La question à trancher n'est pas de savoir si la volonté des grands-parents doit supplanter celle des parents et en l'espèce celle de la mère (…), mais de rechercher l'intérêt supérieur de l'enfant tel qu'il a été posé en principe par la convention de New York du 20 novembre 1989,
Précise la Cour dans sa décision.
"Berceaux contre l'abandon"
L'article 250 du Code civil italien et la loi 127/97 garantissent le droit à un accouchement secret et anonyme. La maman dispose de dix jours la naissance de son enfant pour décider si elle souhaite le reconnaître ou si elle préfère le confier aux institutions italiennes pour adoption.
L'accouchement sous X est notamment défendu par les organisations "pour la vie", très actives actuellement. Dans plus d'une trentaine de villes italiennes, des "Berceaux contre l'abandon" ont même été mis en place: ils sont mis à dispositions des mères qui voudraient abandonner leurs enfants anonymement au sein même des maternités.
Boites à bébé
En Allemagne, par contre, l'accouchement sous X, fait débat. Il est autorisé sous certaines conditions depuis 1999. Dans la foulée, se sont mises en place des "Babyklappen", des sortes de "tiroirs" dans lesquelles les mères peuvent laisser les nouveaux nés sans dévoiler leur identité.
Pris en charge par des médecins, ces enfants sont alors confiés à des familles souhaitant les adopter. La mère biologique a un délai de huit semaines pour changer d'avis. Les premiers centres d'accueil ont vu le jour à Hambourg en 2000. Il en existe aujourd'hui 80 que l'on retrouve dans des hôpitaux ou dans des institutions privées dépendant des Églises.
En dix ans, ce sont 209 enfants qui y ont été déposés – sur les 500 qui sont nés de mères anonymes. En novembre 2009, une commission éthique s'est prononcé contre ces Babyklappen et a demandé la mise en place d'une procédure basée sur la "confiance" entre les institutions légales et les mères souhaitant garder l'anonymat.

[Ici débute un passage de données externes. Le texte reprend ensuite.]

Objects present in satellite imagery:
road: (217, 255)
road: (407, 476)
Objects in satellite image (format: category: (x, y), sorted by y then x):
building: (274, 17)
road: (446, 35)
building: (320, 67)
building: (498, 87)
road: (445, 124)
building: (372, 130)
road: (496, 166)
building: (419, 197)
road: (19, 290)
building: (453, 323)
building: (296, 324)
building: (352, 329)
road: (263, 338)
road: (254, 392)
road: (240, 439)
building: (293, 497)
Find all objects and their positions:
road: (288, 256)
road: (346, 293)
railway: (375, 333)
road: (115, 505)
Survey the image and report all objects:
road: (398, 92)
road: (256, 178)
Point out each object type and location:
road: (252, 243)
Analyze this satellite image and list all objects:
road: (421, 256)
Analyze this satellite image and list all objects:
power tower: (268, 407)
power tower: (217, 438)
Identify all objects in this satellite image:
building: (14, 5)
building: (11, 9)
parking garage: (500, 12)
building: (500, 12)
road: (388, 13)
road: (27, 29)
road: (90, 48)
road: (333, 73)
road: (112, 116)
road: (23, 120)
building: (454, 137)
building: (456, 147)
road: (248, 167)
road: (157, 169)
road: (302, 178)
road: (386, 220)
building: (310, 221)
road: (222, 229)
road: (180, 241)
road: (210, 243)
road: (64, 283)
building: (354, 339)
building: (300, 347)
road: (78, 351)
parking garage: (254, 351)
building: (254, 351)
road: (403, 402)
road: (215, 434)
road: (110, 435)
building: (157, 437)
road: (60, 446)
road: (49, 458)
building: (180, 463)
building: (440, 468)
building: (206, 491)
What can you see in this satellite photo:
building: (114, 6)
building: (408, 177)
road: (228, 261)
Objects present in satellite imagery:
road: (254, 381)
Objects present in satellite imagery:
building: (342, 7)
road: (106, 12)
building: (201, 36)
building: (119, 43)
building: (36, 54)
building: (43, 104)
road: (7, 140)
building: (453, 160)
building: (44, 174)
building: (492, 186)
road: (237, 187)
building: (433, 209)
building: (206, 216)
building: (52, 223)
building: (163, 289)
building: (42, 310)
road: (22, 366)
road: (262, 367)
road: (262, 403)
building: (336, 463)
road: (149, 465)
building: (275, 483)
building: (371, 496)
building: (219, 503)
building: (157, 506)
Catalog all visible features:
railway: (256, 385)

L'idée est que ces dernières transmettent des informations sur leur identité avec l'assurance qu'elles ne seront pas dévoilées aux autorités. En Bavière, les partis conservateurs (CSU et CDU) et le FDP ont mis en place une commission chargée de préparer une loi sur "la naissance en confiance".
Autriche : le droit des femmes avant le droit des enfants
En Autriche, une commission de bioéthique s'est en revanche prononcée en 2010 contre l'abolition de ces Babyklappen controversées. Autrement dit, à l'inverse de ce qui est préconisé en France et en Allemagne, les autorités estiment qu'il faut maintenir la possibilité pour les femmes d'accoucher anonymement. Argument évoqué: le risque de voir certaines mères accoucher clandestinement, ce qui peut être fatal pour l'enfant qui a besoin de soins, mais aussi pour la maman en cas de complications.
Dans ce pays où le droit des femmes prime sur le droit de l'enfant, ces Klappen existent depuis 2001 et 19 bébés ont été retrouvés par ce biais jusqu'en 2008, ce qui reste donc marginal et confirme que ces Klappen servent dans des cas extrêmes. Il existe 14 de ces trappes dans les hôpitaux dans tout le pays. Après une période où la mère peut revenir chercher son nourrisson (6 mois pendant lesquels l'enfant est placé en famille d'accueil), ce dernier est offert à l'adoption plénière.
Sans avoir légiféré sur l’accouchement sous X, d'autres pays ont, eux aussi, créé des babyklappen.
- La Hongrie a joué les précurseurs : la première Babyklappe a vue le jour en 1996 et il y a en aujourd'hui une douzaine.
- Les Pays Bas où la première a été installée en 2003 à Amsterdam et avait suscité de nombreuses protestations.
- En Pologne, après Cracovie en 2006, suivie de Varsovie en 2008, la dernière en date a été installée à Stettin en novembre 2010.